**WORK TO COMPLETE**
1. Answer these from the news story:
(a) At what time did Detective Sergeant Rick McKeown arrive at the townhouse?
(b) Which judge asked spectators to clear the front row?
(c) What did Ms. Peng say she put in the tub?
2. Repeat the part of the news story starting at "Tub and toilet" and ending at "as a passage.".
**** EXTRACTED TEXT ****
Tub and toilet in courtroom prove obstacles for lawyers

From Thursday's Globe and Mail

A bathtub in the middle of the courtroom yesterday set a bizarre stage for the trial in Ontario Superior Court of a Scarborough woman accused of drowning her four-year-old daughter.

Xuan Peng, 35, is charged with second-degree murder in the death of Scarlet Chen. The autistic child was found in the family's bathtub on July 12, 2004.

Defence lawyers Kathryn Wells and John Mann had trouble approaching the witness box throughout yesterday's session because of a replica bathroom - complete with tub, sink, toilet and even a roll for toilet paper - that stretched from the court reporter and clerk box to the Crown's desk. By midday, Madam Justice Mary Lou Benotto asked spectators to clear the front row so that co-counsel could use it as a passage.

Detective Sergeant Rick McKeown, who arrived at the townhouse around 9:27 p.m., after several police were already on scene, testified that the water still had "bubbles" and was "cool" to the touch. He said "the water line was just below overflow."

In cross-examination, Mr. Mann asked him why he didn't take any samples from the tub, which Ms. Peng had said she filled with bleach and detergent so she could soak household items.
**** DATASET ****
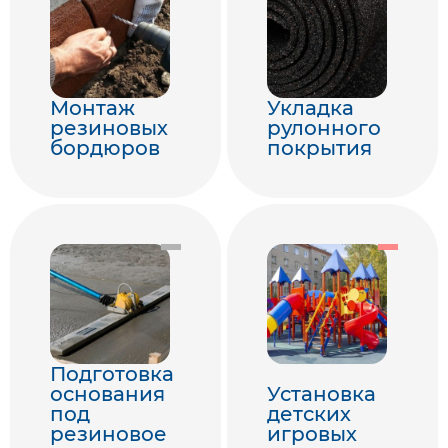
Монтаж
Укладка
резиновых
рулонного
бордюров
покрытия
Подготовка
основания
Установка
под
детских
резиновое
игровых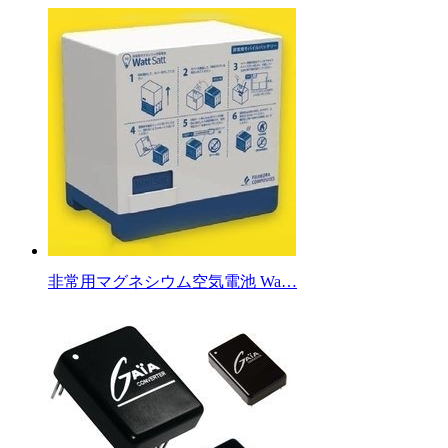
非常用マグネシウム空気電池 Wa…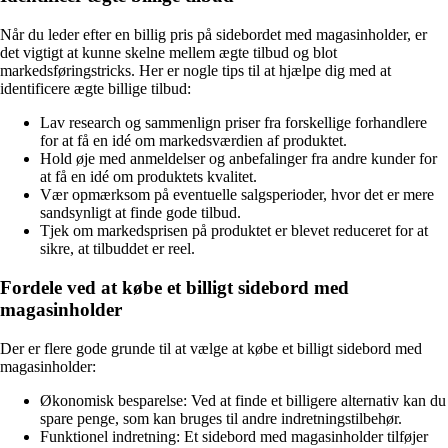
Når du leder efter en billig pris på sidebordet med magasinholder, er
det vigtigt at kunne skelne mellem ægte tilbud og blot
markedsføringstricks. Her er nogle tips til at hjælpe dig med at
identificere ægte billige tilbud:
Lav research og sammenlign priser fra forskellige forhandlere
for at få en idé om markedsværdien af produktet.
Hold øje med anmeldelser og anbefalinger fra andre kunder for
at få en idé om produktets kvalitet.
Vær opmærksom på eventuelle salgsperioder, hvor det er mere
sandsynligt at finde gode tilbud.
Tjek om markedsprisen på produktet er blevet reduceret for at
sikre, at tilbuddet er reel.
Fordele ved at købe et billigt sidebord med
magasinholder
Der er flere gode grunde til at vælge at købe et billigt sidebord med
magasinholder:
Økonomisk besparelse: Ved at finde et billigere alternativ kan du
spare penge, som kan bruges til andre indretningstilbehør.
Funktionel indretning: Et sidebord med magasinholder tilføjer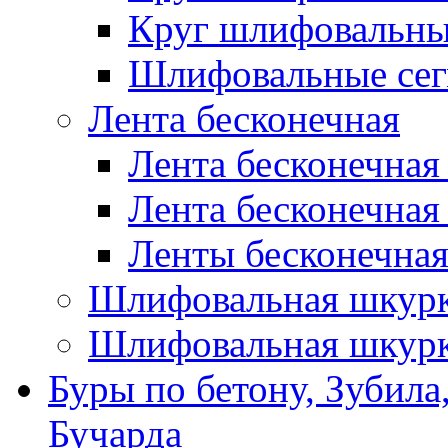
Круг шлифовальн
Шлифовальные сег
Лента бесконечная
Лента бесконечная
Лента бесконечная
Ленты бесконечная
Шлифовальная шкурк
Шлифовальная шкурк
Буры по бетону, Зубила
Бучарда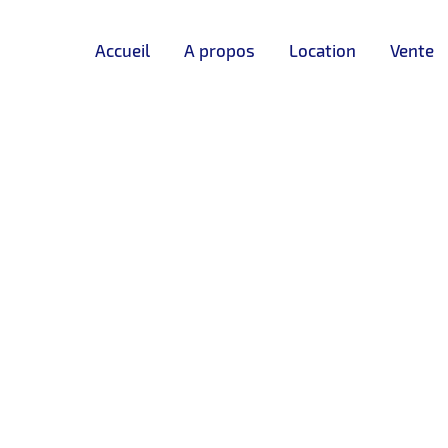
Accueil
A propos
Location
Vente
DISPONIBLE
❮
❯
ulevard Mohamed 5 – Tanger
LOCATION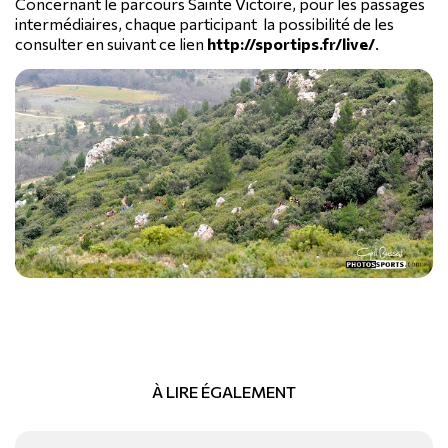
Concernant le parcours Sainte Victoire, pour les passages
intermédiaires, chaque participant la possibilité de les
consulter en suivant ce lien
http://sportips.fr/live/
.
À LIRE ÉGALEMENT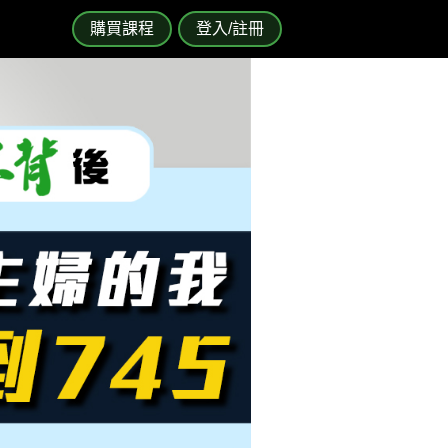
購買課程
登入/註冊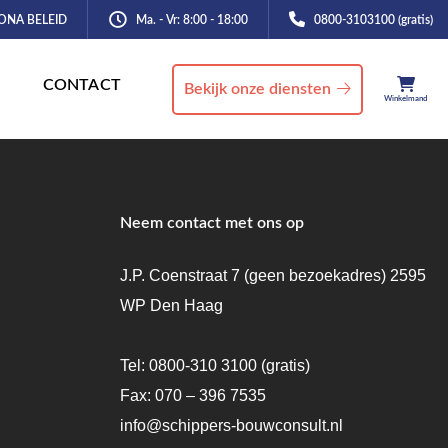
ONA BELEID
Ma. - Vr: 8:00 - 18:00
0800-3103100 (gratis)
CONTACT
Bekijk onze diensten
Winkelmand
Neem contact met ons op
J.P. Coenstraat 7 (geen bezoekadres) 2595
WP Den Haag
Tel:
0800-310 3100
(gratis)
Fax: 070 – 396 7535
info@schippers-bouwconsult.nl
****
**EXPECTED RESPONSES**
1.
(a) Around 9:27 p.m.
(b) Madam Justice Mary Lou Benotto
(c) Bleach and detergent

2.
Tub and toilet in courtroom prove obstacles for lawyers

From Thursday's Globe and Mail

A bathtub in the middle of the courtroom yesterday set a bizarre stage for the trial in Ontario Superior Court of a Scarborough woman accused of drowning her four-year-old daughter.

Xuan Peng, 35, is charged with second-degree murder in the death of Scarlet Chen. The autistic child was found in the family's bathtub on July 12, 2004.

Defence lawyers Kathryn Wells and John Mann had trouble approaching the witness box throughout yesterday's session because of a replica bathroom - complete with tub, sink, toilet and even a roll for toilet paper - that stretched from the court reporter and clerk box to the Crown's desk. By midday, Madam Justice Mary Lou Benotto asked spectators to clear the front row so that co-counsel could use it as a passage.